The cast is led by Niamh Algar and Tom Hollander, and also includes Sacha Dhawan, Peter Sullivan, Maya Sansa, Meréana Tomlinson, and Debi Mazar as well as Kristofer Hivju, Harry Lloyd, and Lorenzo De Moor.

Filming took place in Cagliari and Alghero on Sardinia in the summer of 2024. First-look images from filming were released in May 2025, with the confirmed title The Iris Affair.

==Music==
The title song, “Here Comes That Day” by Siouxsie Sioux was described by Gerard Gilbert in a review of the series in The i Paper as a "brassy Shirley Bassey-style blast" evoking James Bond movie soundtracks.

==Broadcast and release==
The eight-episode series premiered on 16 October 2025 on Sky Atlantic in the United Kingdom and Ireland.
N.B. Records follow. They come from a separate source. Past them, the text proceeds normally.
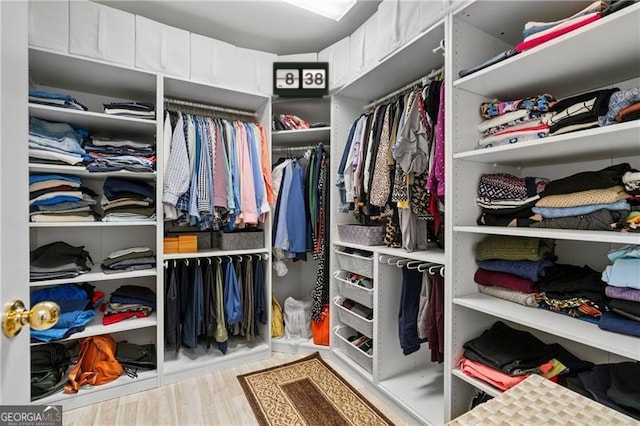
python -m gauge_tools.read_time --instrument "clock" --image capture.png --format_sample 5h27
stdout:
8h38
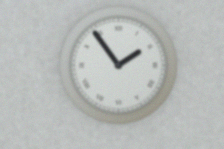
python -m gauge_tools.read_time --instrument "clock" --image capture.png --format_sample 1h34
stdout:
1h54
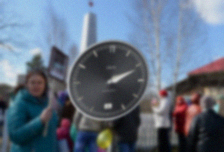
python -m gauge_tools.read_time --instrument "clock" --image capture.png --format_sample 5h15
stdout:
2h11
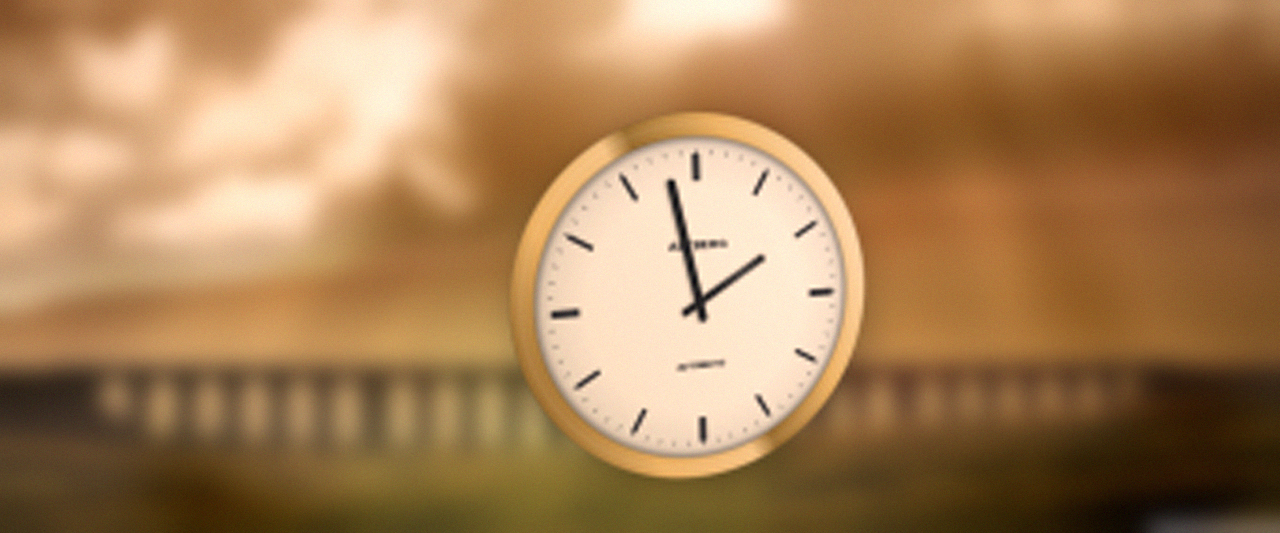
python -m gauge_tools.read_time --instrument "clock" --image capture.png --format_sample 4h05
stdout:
1h58
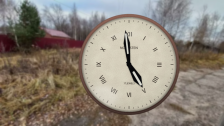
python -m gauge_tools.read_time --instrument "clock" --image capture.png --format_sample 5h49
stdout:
4h59
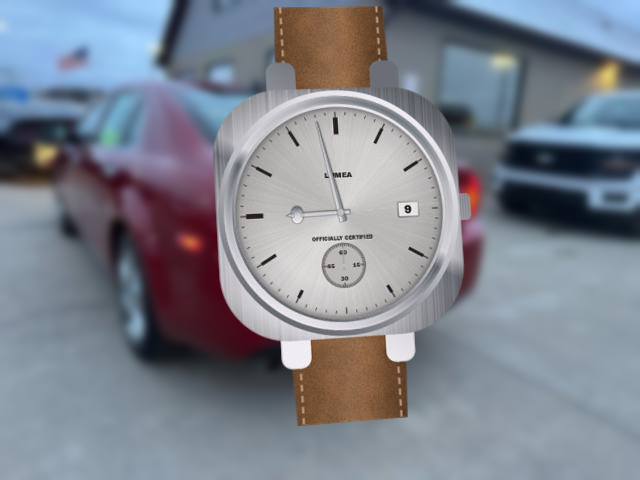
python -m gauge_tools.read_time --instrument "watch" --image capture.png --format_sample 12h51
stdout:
8h58
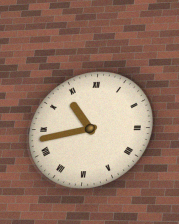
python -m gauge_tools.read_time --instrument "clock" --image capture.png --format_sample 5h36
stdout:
10h43
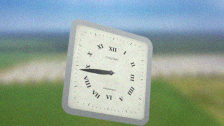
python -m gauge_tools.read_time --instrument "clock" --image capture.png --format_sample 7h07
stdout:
8h44
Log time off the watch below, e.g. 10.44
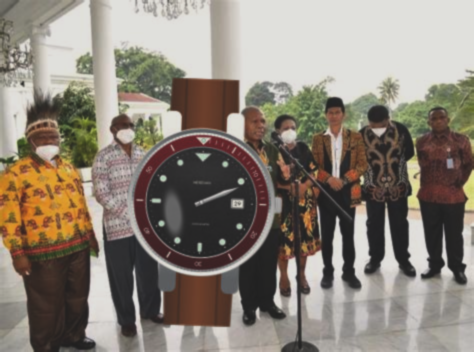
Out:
2.11
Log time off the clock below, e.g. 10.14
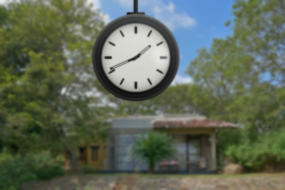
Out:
1.41
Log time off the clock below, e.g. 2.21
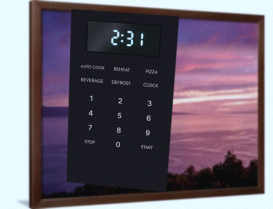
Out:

The first four episodes were also released on the streaming service Now the same day. Sky Group will also release the series in Germany, Austria, Switzerland and Italy. Fremantle handles worldwide distribution of the series.

==Reception==
The review aggregator website Rotten Tomatoes reported a 100% approval rating based on five critic reviews.

In January 2026, Niamh Algar was nominated at the Irish Film & Television Awards for best actress.